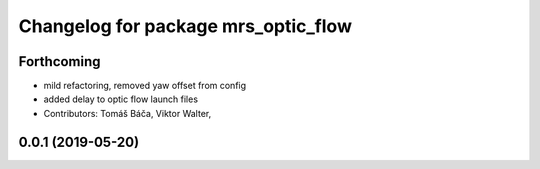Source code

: ^^^^^^^^^^^^^^^^^^^^^^^^^^^^^^^^^^^^
Changelog for package mrs_optic_flow
^^^^^^^^^^^^^^^^^^^^^^^^^^^^^^^^^^^^

Forthcoming
-----------
* mild refactoring, removed yaw offset from config
* added delay to optic flow launch files
* Contributors: Tomáš Báča, Viktor Walter,

0.0.1 (2019-05-20)
------------------
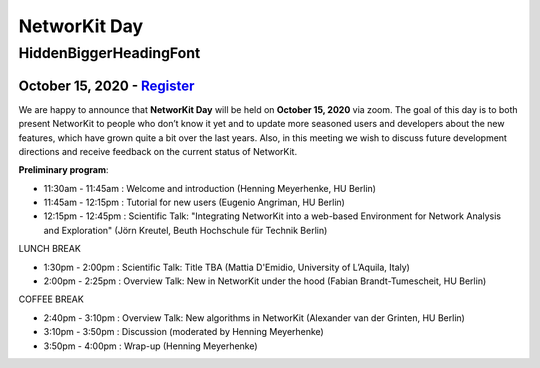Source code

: .. |br| raw:: html

   <br />

.. role:: hidden
   :class: hidden

=============
NetworKit Day
=============

.. just ignore the following header. This is a hack to make the other headings created with ~ smaller.

:hidden:`HiddenBiggerHeadingFont`
---------------------------------

---------------------------------------------------------------------------------------------------------------
October 15, 2020 - `Register <https://www.eventbrite.de/e/networkit-day-2020-nd20-registration-121199776795>`_
---------------------------------------------------------------------------------------------------------------

We are happy to announce that **NetworKit Day** will be held on **October 15,
2020** via zoom.
The goal of this day is to both present NetworKit to people who don’t know it
yet and to update more seasoned users and developers about the new
features, which have grown quite a bit over the last years. Also, in this
meeting we wish to discuss future development directions and receive feedback
on the current status of NetworKit.

**Preliminary program**:

- 11:30am - 11:45am : Welcome and introduction (Henning Meyerhenke, HU Berlin)
- 11:45am - 12:15pm : Tutorial for new users (Eugenio Angriman, HU Berlin)
- 12:15pm - 12:45pm : Scientific Talk: "Integrating NetworKit into a web-based
  Environment for Network Analysis and Exploration" (Jörn Kreutel, Beuth
  Hochschule für Technik Berlin)

LUNCH BREAK

- 1:30pm - 2:00pm : Scientific Talk: Title TBA (Mattia D'Emidio, University of L’Aquila, Italy)
- 2:00pm - 2:25pm : Overview Talk: New in NetworKit under the hood (Fabian Brandt-Tumescheit, HU Berlin)

COFFEE BREAK

- 2:40pm - 3:10pm : Overview Talk: New algorithms in NetworKit (Alexander van der Grinten, HU Berlin)
- 3:10pm - 3:50pm : Discussion (moderated by Henning Meyerhenke)
- 3:50pm - 4:00pm : Wrap-up (Henning Meyerhenke)
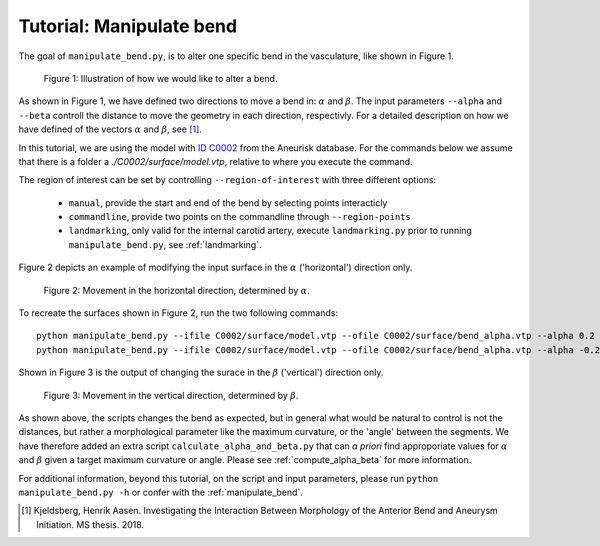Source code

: .. title:: Tutorial: Manipulate bend

.. _manipulate_bend:

=========================
Tutorial: Manipulate bend
=========================

The goal of ``manipulate_bend.py``, is to alter one specific bend in the
vasculature, like shown in Figure 1.

.. figure:: Bend_moving.png

   Figure 1: Illustration of how we would like to alter a bend.


As shown in Figure 1, we have defined two directions to move a bend in:
:math:`\alpha` and :math:`\beta`. The input parameters ``--alpha`` and
``--beta`` controll the distance to move the geometry in each direction,
respectivly. For a detailed description on how we have defined of the
vectors :math:`\alpha` and :math:`\beta`, see [1]_.

In this tutorial, we are using the model with
`ID C0002 <http://ecm2.mathcs.emory.edu/aneuriskdata/download/C0002/C0002_models.tar.gz>`_
from the Aneurisk database. For the commands below we assume that there is a folder
a `./C0002/surface/model.vtp`, relative to where you execute the command.

The region of interest can be set by controlling ``--region-of-interest``
with three different options:

  * ``manual``, provide the start and end of the bend by selecting points interacticly
  * ``commandline``, provide two points on the commandline through ``--region-points``
  * ``landmarking``, only valid for the internal carotid artery, execute ``landmarking.py`` prior to running ``manipulate_bend.py``, see :ref:`landmarking`.

Figure 2 depicts an example of modifying the input surface in the :math:`\alpha` ('horizontal') direction only.

.. figure:: alpha.png

  Figure 2: Movement in the horizontal direction, determined by :math:`\alpha`.

To recreate the surfaces shown in Figure 2, run the two following commands::
    
    python manipulate_bend.py --ifile C0002/surface/model.vtp --ofile C0002/surface/bend_alpha.vtp --alpha 0.2 --region-of-interest commandline --region-points x y z x y z
    python manipulate_bend.py --ifile C0002/surface/model.vtp --ofile C0002/surface/bend_alpha.vtp --alpha -0.2 --beta 0.2 --region-of-interest commandline --region-points x y z x y z

Shown in Figure 3 is the output of changing the surace in the
:math:`\beta` ('vertical') direction only.

.. figure:: beta.png

  Figure 3: Movement in the vertical direction, determined by :math:`\beta`.

As shown above, the scripts changes the bend as expected, but in general
what would be natural to control is not the distances, but rather a 
morphological parameter like the maximum curvature, or the 'angle' between
the segments. We have therefore added an extra script ``calculate_alpha_and_beta.py``
that can *a priori* find approporiate values for :math:`\alpha` and :math:`\beta` given a
target maximum curvature or angle. Please see :ref:`compute_alpha_beta` for more information.

For additional information, beyond this tutorial, on the script and input parameters,
please run ``python manipulate_bend.py -h`` or confer with the :ref:`manipulate_bend`.

.. [1] Kjeldsberg, Henrik Aasen. Investigating the Interaction Between Morphology of the Anterior Bend and Aneurysm Initiation. MS thesis. 2018.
* * *
Transcribe the material as is, with images omitted.

Finished task
Source code

: ^^^^^^^^^^^^^^^^^^^^^^^^^^^^^^^^^^^^
Changelog for package mrs_optic_flow
^^^^^^^^^^^^^^^^^^^^^^^^^^^^^^^^^^^^

Forthcoming
-----------
* mild refactoring, removed yaw offset from config
* added delay to optic flow launch files
* Contributors: Tomáš Báča, Viktor Walter,

0.0.1 (2019-05-20)
------------------
Source code

: .. |br| raw:: html

   <br />

.. role:: hidden
   :class: hidden

=============
NetworKit Day
=============

.. just ignore the following header. This is a hack to make the other headings created with ~ smaller.

:hidden:`HiddenBiggerHeadingFont`
---------------------------------

---------------------------------------------------------------------------------------------------------------
October 15, 2020 - `Register <https://www.eventbrite.de/e/networkit-day-2020-nd20-registration-121199776795>`_
---------------------------------------------------------------------------------------------------------------

We are happy to announce that **NetworKit Day** will be held on **October 15,
2020** via zoom.
The goal of this day is to both present NetworKit to people who don’t know it
yet and to update more seasoned users and developers about the new
features, which have grown quite a bit over the last years. Also, in this
meeting we wish to discuss future development directions and receive feedback
on the current status of NetworKit.

**Preliminary program**:

- 11:30am - 11:45am : Welcome and introduction (Henning Meyerhenke, HU Berlin)
- 11:45am - 12:15pm : Tutorial for new users (Eugenio Angriman, HU Berlin)
- 12:15pm - 12:45pm : Scientific Talk: "Integrating NetworKit into a web-based
  Environment for Network Analysis and Exploration" (Jörn Kreutel, Beuth
  Hochschule für Technik Berlin)

LUNCH BREAK

- 1:30pm - 2:00pm : Scientific Talk: Title TBA (Mattia D'Emidio, University of L’Aquila, Italy)
- 2:00pm - 2:25pm : Overview Talk: New in NetworKit under the hood (Fabian Brandt-Tumescheit, HU Berlin)

COFFEE BREAK

- 2:40pm - 3:10pm : Overview Talk: New algorithms in NetworKit (Alexander van der Grinten, HU Berlin)
- 3:10pm - 3:50pm : Discussion (moderated by Henning Meyerhenke)
- 3:50pm - 4:00pm : Wrap-up (Henning Meyerhenke)
Source code

: .. title:: Tutorial: Manipulate bend

.. _manipulate_bend:

=========================
Tutorial: Manipulate bend
=========================

The goal of ``manipulate_bend.py``, is to alter one specific bend in the
vasculature, like shown in Figure 1.

.. figure:: Bend_moving.png

   Figure 1: Illustration of how we would like to alter a bend.


As shown in Figure 1, we have defined two directions to move a bend in:
:math:`\alpha` and :math:`\beta`. The input parameters ``--alpha`` and
``--beta`` controll the distance to move the geometry in each direction,
respectivly. For a detailed description on how we have defined of the
vectors :math:`\alpha` and :math:`\beta`, see [1]_.

In this tutorial, we are using the model with
`ID C0002 <http://ecm2.mathcs.emory.edu/aneuriskdata/download/C0002/C0002_models.tar.gz>`_
from the Aneurisk database. For the commands below we assume that there is a folder
a `./C0002/surface/model.vtp`, relative to where you execute the command.

The region of interest can be set by controlling ``--region-of-interest``
with three different options:

  * ``manual``, provide the start and end of the bend by selecting points interacticly
  * ``commandline``, provide two points on the commandline through ``--region-points``
  * ``landmarking``, only valid for the internal carotid artery, execute ``landmarking.py`` prior to running ``manipulate_bend.py``, see :ref:`landmarking`.

Figure 2 depicts an example of modifying the input surface in the :math:`\alpha` ('horizontal') direction only.

.. figure:: alpha.png

  Figure 2: Movement in the horizontal direction, determined by :math:`\alpha`.

To recreate the surfaces shown in Figure 2, run the two following commands::
    
    python manipulate_bend.py --ifile C0002/surface/model.vtp --ofile C0002/surface/bend_alpha.vtp --alpha 0.2 --region-of-interest commandline --region-points x y z x y z
    python manipulate_bend.py --ifile C0002/surface/model.vtp --ofile C0002/surface/bend_alpha.vtp --alpha -0.2 --beta 0.2 --region-of-interest commandline --region-points x y z x y z

Shown in Figure 3 is the output of changing the surace in the
:math:`\beta` ('vertical') direction only.

.. figure:: beta.png

  Figure 3: Movement in the vertical direction, determined by :math:`\beta`.

As shown above, the scripts changes the bend as expected, but in general
what would be natural to control is not the distances, but rather a 
morphological parameter like the maximum curvature, or the 'angle' between
the segments. We have therefore added an extra script ``calculate_alpha_and_beta.py``
that can *a priori* find approporiate values for :math:`\alpha` and :math:`\beta` given a
target maximum curvature or angle. Please see :ref:`compute_alpha_beta` for more information.

For additional information, beyond this tutorial, on the script and input parameters,
please run ``python manipulate_bend.py -h`` or confer with the :ref:`manipulate_bend`.

.. [1] Kjeldsberg, Henrik Aasen. Investigating the Interaction Between Morphology of the Anterior Bend and Aneurysm Initiation. MS thesis. 2018.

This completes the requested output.